Coxsackievirus infection in the pathogenesis of type 1 diabetes: Linking environmental triggers and autoimmune mechanisms.

Federica Vecchio

05 September 2023

Thesis defence

Pratical info

14h30 - 23h
Conference room Rosalind Franklin
research professional
Reduced mobility access

Under the supervision of Sylvaine You, team T-cell Tolerance, Biomarkers and Therapies in type 1 diabetes

Infections by Enteroviruses such as Coxsackievirus B (CVB) are candidate triggers of type 1 diabetes (T1D). Both a temporal correlation between CVB infection that precedes seroconversion of autoantibodies to β-cell antigens, and a spatial association of CVB with insulitis in pancreatic tissues from T1D patients have been observed. CVB has a tropism for pancreatic β-cells, resulting in their lysis. However, very little is known about the precise impact of CVB on β-cells, including the presentation of viral epitopes by HLA class I (HLA-I) molecules and their recognition by cytotoxic CD8+ T cells. Considering the CVB vaccination trials under development, it is essential to understand the mechanisms and relative weight of β-cell destruction primarily mediated by CVB vs. that secondarily induced by anti-CVB CD8+ T cells, as the latter could enhance β-cell autoimmunity during vaccination.

First, we identified by mass spectrometry the peptides presented by the HLA-A2 and HLA-A3 molecules expressed on the surface of a human ECN90 β-cell line infected with different CVB serotypes. We observed a decreased HLA-I expression after infection, associated with the presentation of only few viral peptides derived from structural and non-structural proteins (n=16). By using a combinatorial analysis with different HLA-A2 or HLA-A3 multimers carrying the CVB peptides identified, and phenotypic markers, we showed that only a fraction (30%) of these peptides is recognized by circulating CD8+ T cells from CVB-seropositive healthy donors, and that only another subfraction is targeted by effectors/memory CD8+ T cells (<50% in most individuals). Interestingly, a CVB epitope homologous to an epitope of the β-cell protein Glutamic Acid Decarboxylase (GAD), a major autoantigen of T1D, was identified and recognized by the same CD8+ T cells, demonstrating cross-reactivity. Immunodominant peptides were also recognized by circulating CD8+ T cells from T1D patients, displaying very low frequencies similar to those observed in non-diabetic donors; and by CD8+ T cells from spleen and pancreatic lymph nodes. The latter expressed the PD-1 marker, suggesting an exhausted phenotype, and shared expanded, yet private, antigen T-cell receptors (TCRs) with peripheral tissues. To facilitate functional analysis of anti-CVB CD8+ T-cell responses, CD8+ T-cell transductants were generated by expressing TCRs recognizing immunodominant CVB peptides in primary CD8+ T cells and then used in real-time imaging cytotoxic assays.

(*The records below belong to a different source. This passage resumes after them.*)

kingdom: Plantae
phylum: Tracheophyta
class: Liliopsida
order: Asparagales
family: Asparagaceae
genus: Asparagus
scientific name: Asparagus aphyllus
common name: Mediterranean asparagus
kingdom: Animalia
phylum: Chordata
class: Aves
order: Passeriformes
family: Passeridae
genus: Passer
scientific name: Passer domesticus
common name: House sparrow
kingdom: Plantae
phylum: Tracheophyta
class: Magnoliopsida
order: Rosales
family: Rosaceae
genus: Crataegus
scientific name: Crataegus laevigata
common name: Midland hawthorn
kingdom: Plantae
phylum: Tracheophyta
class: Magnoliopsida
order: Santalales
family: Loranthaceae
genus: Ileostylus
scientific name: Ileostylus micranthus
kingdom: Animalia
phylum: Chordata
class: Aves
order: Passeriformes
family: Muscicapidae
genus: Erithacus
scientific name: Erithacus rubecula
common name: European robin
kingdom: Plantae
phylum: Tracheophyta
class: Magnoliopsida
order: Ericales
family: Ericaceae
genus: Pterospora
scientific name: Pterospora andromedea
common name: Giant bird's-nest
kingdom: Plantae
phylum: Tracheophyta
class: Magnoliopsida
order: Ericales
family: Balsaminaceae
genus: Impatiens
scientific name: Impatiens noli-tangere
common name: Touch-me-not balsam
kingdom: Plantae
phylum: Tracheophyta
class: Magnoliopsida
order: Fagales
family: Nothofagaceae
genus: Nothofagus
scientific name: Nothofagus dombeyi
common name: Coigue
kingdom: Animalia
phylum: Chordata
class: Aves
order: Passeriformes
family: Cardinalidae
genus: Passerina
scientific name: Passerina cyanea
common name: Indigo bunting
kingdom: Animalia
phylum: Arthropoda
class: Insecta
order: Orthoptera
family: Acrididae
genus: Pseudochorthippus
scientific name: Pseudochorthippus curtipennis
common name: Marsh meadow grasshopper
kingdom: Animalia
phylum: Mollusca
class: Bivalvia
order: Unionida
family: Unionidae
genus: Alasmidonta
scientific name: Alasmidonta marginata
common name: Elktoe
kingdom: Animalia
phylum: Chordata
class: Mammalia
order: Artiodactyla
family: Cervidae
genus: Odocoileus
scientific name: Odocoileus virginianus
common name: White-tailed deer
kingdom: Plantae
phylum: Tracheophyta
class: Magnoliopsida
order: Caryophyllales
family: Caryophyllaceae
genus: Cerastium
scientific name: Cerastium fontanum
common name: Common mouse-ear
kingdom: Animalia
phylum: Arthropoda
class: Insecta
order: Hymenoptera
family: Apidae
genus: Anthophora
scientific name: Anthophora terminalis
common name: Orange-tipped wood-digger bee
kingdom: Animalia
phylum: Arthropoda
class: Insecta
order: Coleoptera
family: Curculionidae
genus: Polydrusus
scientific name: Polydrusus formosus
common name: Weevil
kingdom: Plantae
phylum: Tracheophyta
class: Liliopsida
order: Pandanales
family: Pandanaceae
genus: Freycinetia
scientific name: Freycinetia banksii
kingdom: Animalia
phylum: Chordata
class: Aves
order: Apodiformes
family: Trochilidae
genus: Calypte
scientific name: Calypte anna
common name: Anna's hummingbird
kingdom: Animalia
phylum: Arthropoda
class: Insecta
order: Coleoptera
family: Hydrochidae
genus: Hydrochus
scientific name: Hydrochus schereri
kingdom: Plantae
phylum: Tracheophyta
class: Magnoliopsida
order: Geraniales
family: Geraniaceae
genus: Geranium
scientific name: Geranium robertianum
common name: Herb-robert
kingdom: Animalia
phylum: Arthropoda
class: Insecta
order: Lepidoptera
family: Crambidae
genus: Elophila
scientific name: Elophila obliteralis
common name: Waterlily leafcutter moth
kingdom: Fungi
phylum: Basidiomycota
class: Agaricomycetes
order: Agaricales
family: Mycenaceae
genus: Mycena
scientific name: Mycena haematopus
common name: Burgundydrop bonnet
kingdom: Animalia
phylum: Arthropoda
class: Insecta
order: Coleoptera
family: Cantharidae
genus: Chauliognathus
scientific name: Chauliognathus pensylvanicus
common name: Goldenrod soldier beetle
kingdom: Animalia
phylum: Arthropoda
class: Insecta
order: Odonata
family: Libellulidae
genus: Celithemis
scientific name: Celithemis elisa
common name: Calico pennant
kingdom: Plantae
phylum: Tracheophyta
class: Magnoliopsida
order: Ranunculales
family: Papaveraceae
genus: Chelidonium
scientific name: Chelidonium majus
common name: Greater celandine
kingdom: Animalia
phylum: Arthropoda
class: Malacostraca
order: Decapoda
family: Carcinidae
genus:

We observed that infected β-cells were more effectively killed directly by CVB and only to a lesser extent by anti-CVB CD8+ T cells. In addition, analysis of the morphology of infected β-cells showed the formation of filopodia (thin cytoplasmic protrusions), which allowed the infection to spread to other β-cells.

Thus, my work shows that CVB infection generates a limited CD8+ T-cell response and memory in terms of epitope coverage and frequency, which could predispose to the persistent infections that have been associated with the seroconversion of autoantibodies to β-cell antigens. The predominant destruction of β-cells by CVB, promoted by the spread of infection by filipodia, suggests that the triggering of anti-β-cell autoimmunity may involve a virus-mediated release of autoantigens rather than antiviral CD8+ T-cell responses, in the context of limited immune protection. These findings lend rationale to boost such protection through CVB vaccines and provide biomarkers to follow response to infection and vaccination along the natural history of the disease.